> **HOW TO COMPLETE THIS TASK**
Some lines in the material below hold the word "SameCoordinates". Copy all of them.

> **DATA EXTRACTS**

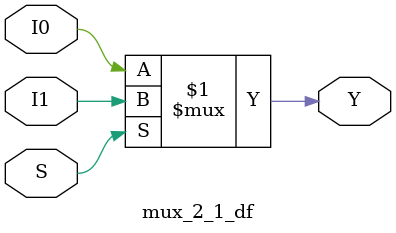
<source format=sv>
module mux_4_1_st(Y,I0,I1,I2,I3,S0,S1);
  input I0,I1,I2,I3,S0,S1;
  output Y;
  wire Y0,Y1;
  
  mux_2_1_df mux1(Y0,I0,I1,S0);
  mux_2_1_df mux2(Y1,I3,I4,S0);
  mux_2_1_df mux3(Y,I0,I1,S0);
  
endmodule

module mux_2_1_df(Y,I0,I1,S);
  input I0,I1;
  input S;
  output Y;
  
  assign Y = S?I1:I0;
endmodule

</source>
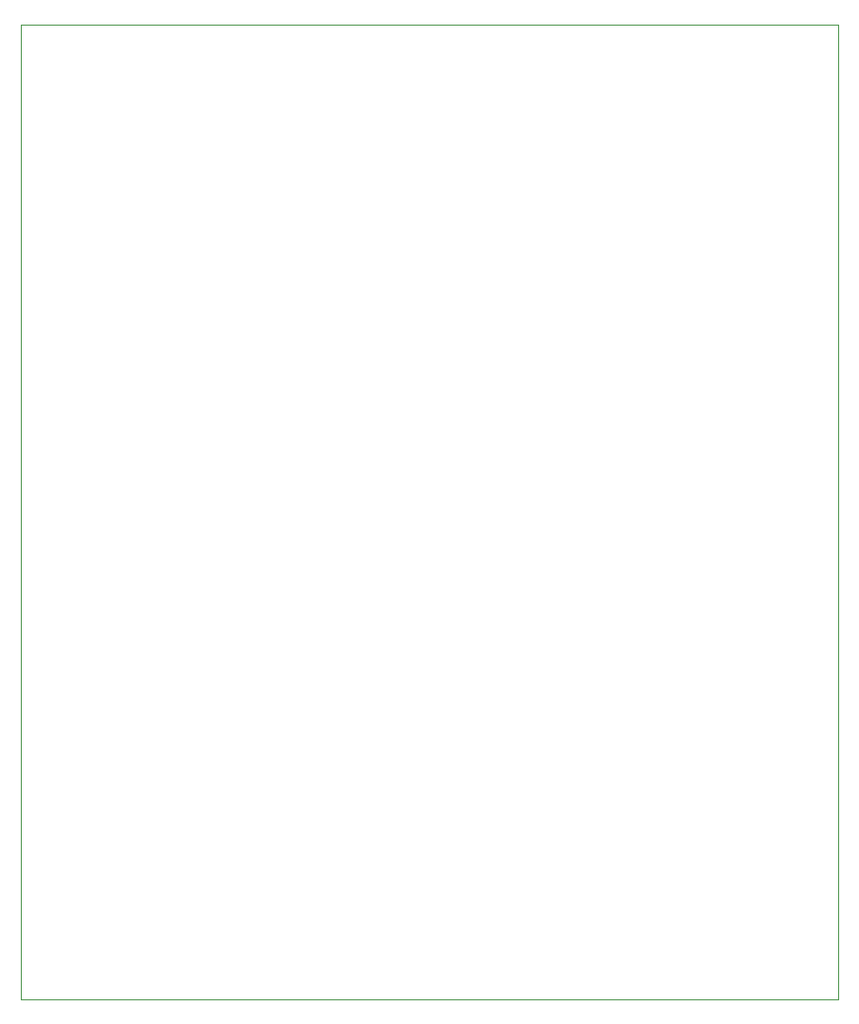
<source format=gbr>
%TF.GenerationSoftware,KiCad,Pcbnew,8.0.8*%
%TF.CreationDate,2025-02-09T20:42:27+01:00*%
%TF.ProjectId,railblock,7261696c-626c-46f6-936b-2e6b69636164,rev?*%
%TF.SameCoordinates,Original*%
%TF.FileFunction,Profile,NP*%
%FSLAX46Y46*%
G04 Gerber Fmt 4.6, Leading zero omitted, Abs format (unit mm)*
G04 Created by KiCad (PCBNEW 8.0.8) date 2025-02-09 20:42:27*
%MOMM*%
%LPD*%
G01*
G04 APERTURE LIST*
%TA.AperFunction,Profile*%
%ADD10C,0.120000*%
%TD*%
G04 APERTURE END LIST*
D10*
X108000000Y-41000000D02*
X181000000Y-41000000D01*
X181000000Y-128000000D01*
X108000000Y-128000000D01*
X108000000Y-41000000D01*
M02*

</source>
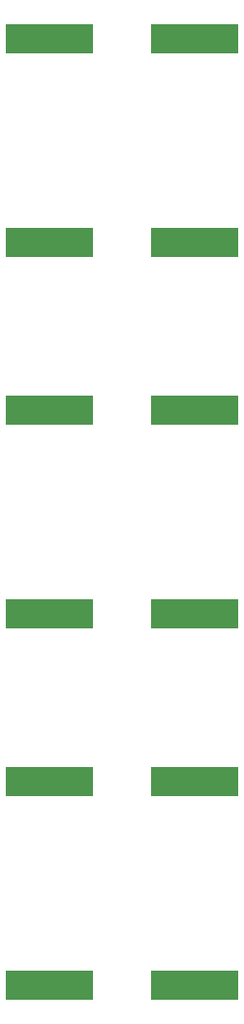
<source format=gbp>
G04 #@! TF.GenerationSoftware,KiCad,Pcbnew,7.0.9-7.0.9~ubuntu22.04.1*
G04 #@! TF.CreationDate,2023-12-17T14:41:55+07:00*
G04 #@! TF.ProjectId,final-production,66696e61-6c2d-4707-926f-64756374696f,rev?*
G04 #@! TF.SameCoordinates,Original*
G04 #@! TF.FileFunction,Paste,Bot*
G04 #@! TF.FilePolarity,Positive*
%FSLAX46Y46*%
G04 Gerber Fmt 4.6, Leading zero omitted, Abs format (unit mm)*
G04 Created by KiCad (PCBNEW 7.0.9-7.0.9~ubuntu22.04.1) date 2023-12-17 14:41:55*
%MOMM*%
%LPD*%
G01*
G04 APERTURE LIST*
%ADD10R,7.620000X2.540000*%
G04 APERTURE END LIST*
D10*
G04 #@! TO.C,M1*
X14072402Y-120058166D03*
X26772402Y-120058166D03*
X14072402Y-102278166D03*
X26772402Y-102278166D03*
G04 #@! TD*
G04 #@! TO.C,M1*
X14072402Y-87630000D03*
X26772402Y-87630000D03*
X14072402Y-69850000D03*
X26772402Y-69850000D03*
G04 #@! TD*
G04 #@! TO.C,M1*
X14072402Y-55201834D03*
X26772402Y-55201834D03*
X14072402Y-37421834D03*
X26772402Y-37421834D03*
G04 #@! TD*
M02*

</source>
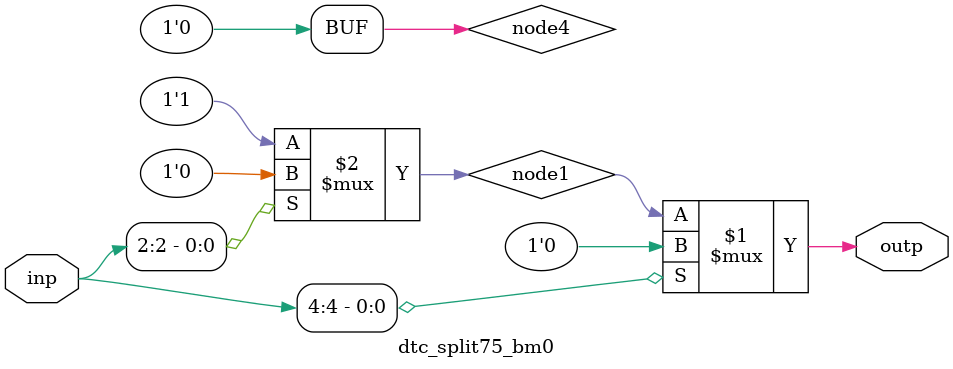
<source format=v>
module dtc_split75_bm0 (
	input  wire [6-1:0] inp,
	output wire [1-1:0] outp
);

	wire [1-1:0] node1;
	wire [1-1:0] node4;

	assign outp = (inp[4]) ? node4 : node1;
		assign node1 = (inp[2]) ? 1'b0 : 1'b1;
		assign node4 = (inp[2]) ? 1'b0 : 1'b0;

endmodule
</source>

> **ANSWER TO THIS PROBLEM**
%TF.SameCoordinates,Original*%
G04 #@! TF.SameCoordinates,Original*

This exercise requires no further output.